9. Legislative Update
Hearn announced that enforcement of the requirements of the “Bottle Bill” have been temporarily suspended so that grocery stores can focus more on serving customers and to reduce the possible transmission of the Covid-19 virus.
Hearn said draft legislation to require release-based reporting of known contamination to replace the “Transfer Act” was being refined at DEEP to address Raised Bills 281 and 293. He said he expects to be provided a copy when complete. At this juncture, he is uncertain if there will be additional action on either of those Bills.
Hearn indicated that the Council submitted comments for proposed Senate Bill 424 that would allow for the extension of the Bolton sewer into Coventry. Charamut noted that this Raised Bill has provisions to exempt the Bolton Lakes Regional Water Pollution Control Authority from environmental regulation. Hearn indicated that although a meeting of the Planning and Development Committee was scheduled for today, he did not believe any legislative meetings were being conducted at this time.

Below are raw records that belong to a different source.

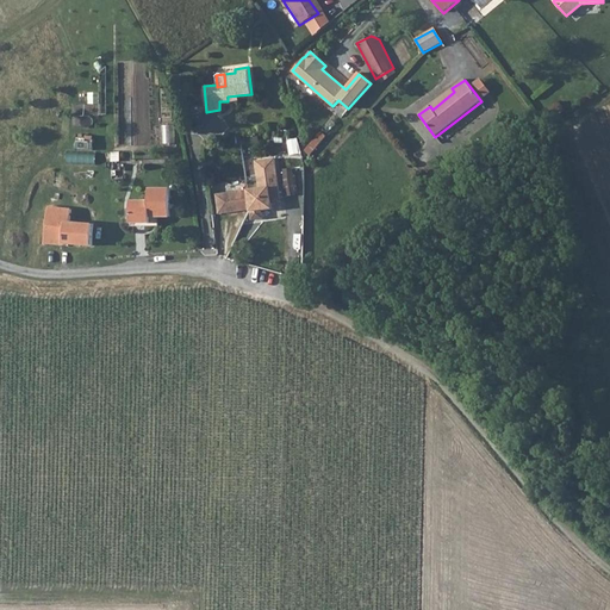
[(250,209),(251,217),(262,216),(262,210),(267,209),(272,203),(272,199),(271,195),(280,194),(274,157),(255,161),(259,188),(248,190),(216,194),(219,213),(250,209)]
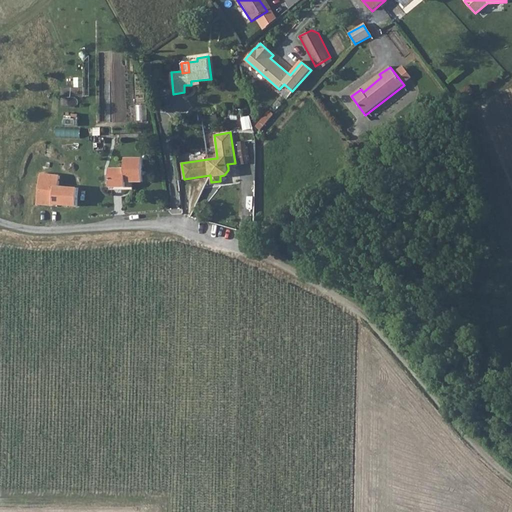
[(125,168),(109,169),(109,187),(133,186),(133,181),(143,181),(142,157),(124,157),(125,168)]
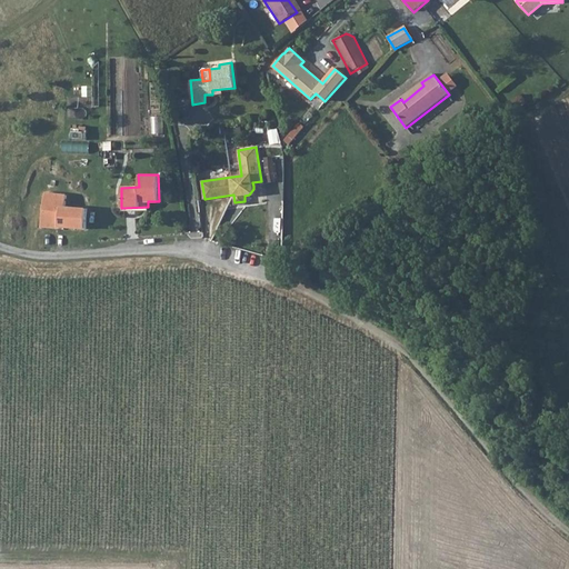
[(42,210),(40,227),(60,229),(60,228),(86,230),(87,209),(61,207),(60,211),(42,210)]
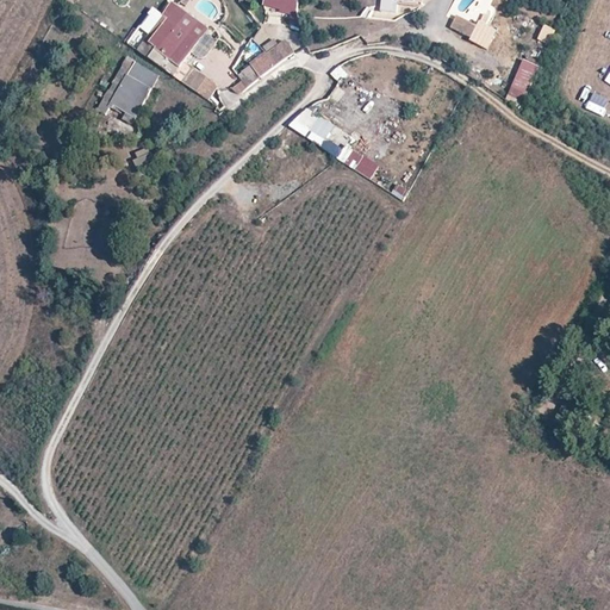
[(296,0),(259,0),(260,2),(278,7),(277,10),(286,12),(284,19),(294,22),(294,18),(296,0)]
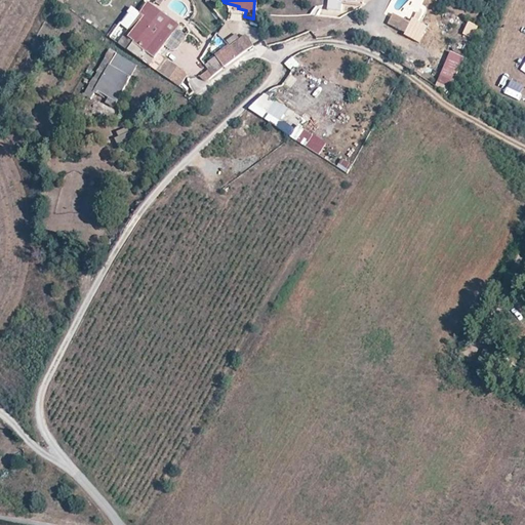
[(115,43),(146,65),(167,34),(149,21),(156,10),(143,1),(135,12),(139,14),(125,35),(121,33),(115,43)]
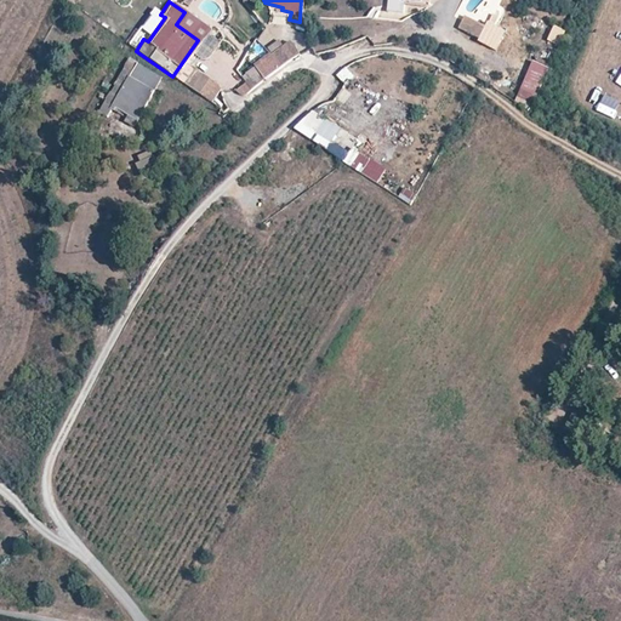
[(494,40),(497,41),(503,32),(490,24),(486,30),(466,18),(459,29),(490,46),(494,40)]
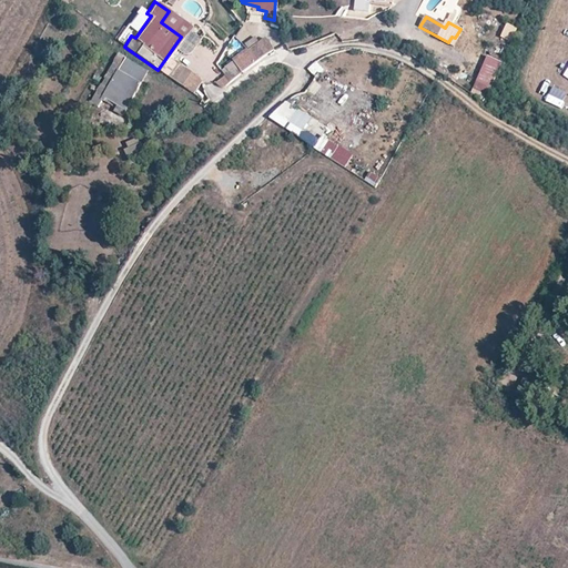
[(508,21),(500,38),(510,42),(518,26),(508,21)]
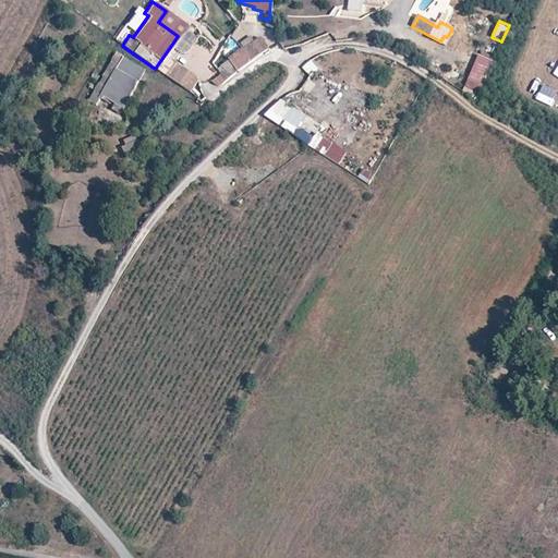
[(218,86),(271,48),(262,35),(254,40),(247,32),(240,38),(245,46),(216,67),(221,74),(214,80),(218,86)]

Vidich questioned whether the public had an opportunity to participate in today’s Council meeting. Hearn noted that the instructions for participating in today’s meeting was included in the Council’s agenda for the meeting. The agenda also made clear that members of the public who couldn’t participate remotely provide their comments directly to him to convey to the Council. Merrow asked if there were any members of the public that wished to speak; no one responded.
10. Other Business
Hilding questioned the status of the proposed demolition of the buildings at the former farm on the Depot Campus in Mansfield. Hearn noted that the Scoping Notice for the proposed activity was published in the Environmental Monitor, and the public comment period was still open. Kolesinskas noted that the buildings are dilapidated and probably should be removed. He said the University of Connecticut (UConn) should continue to use the land for agricultural purposes. Hilding raised concerns regarding the possible presence of hazardous materials and chemicals in and around the buildings that are proposed for demolition. Hearn said that he would contact UConn and inquire if there were plans to address any hazardous materials, if present.
Charamut noted that Governor Lamont issued an Executive Order to address land use processes and there would be an informational webinar hosted by UConn’s Center for Land Use Education and Research (CLEAR). Ainsworth noted that his understanding is that the Executive Order has provisions for land use decisions, the filing of documents electronically, and virtual participation. His understanding is that the Executive Order provides balance between project proponents of land use activities and municipal agencies.
Having no further business, Chair Merrow asked for a motion to adjourn. Dunbar made a motion to adjourn; seconded by Hilding. The motion passed unanimously. The meeting adjourned at 10:50 AM.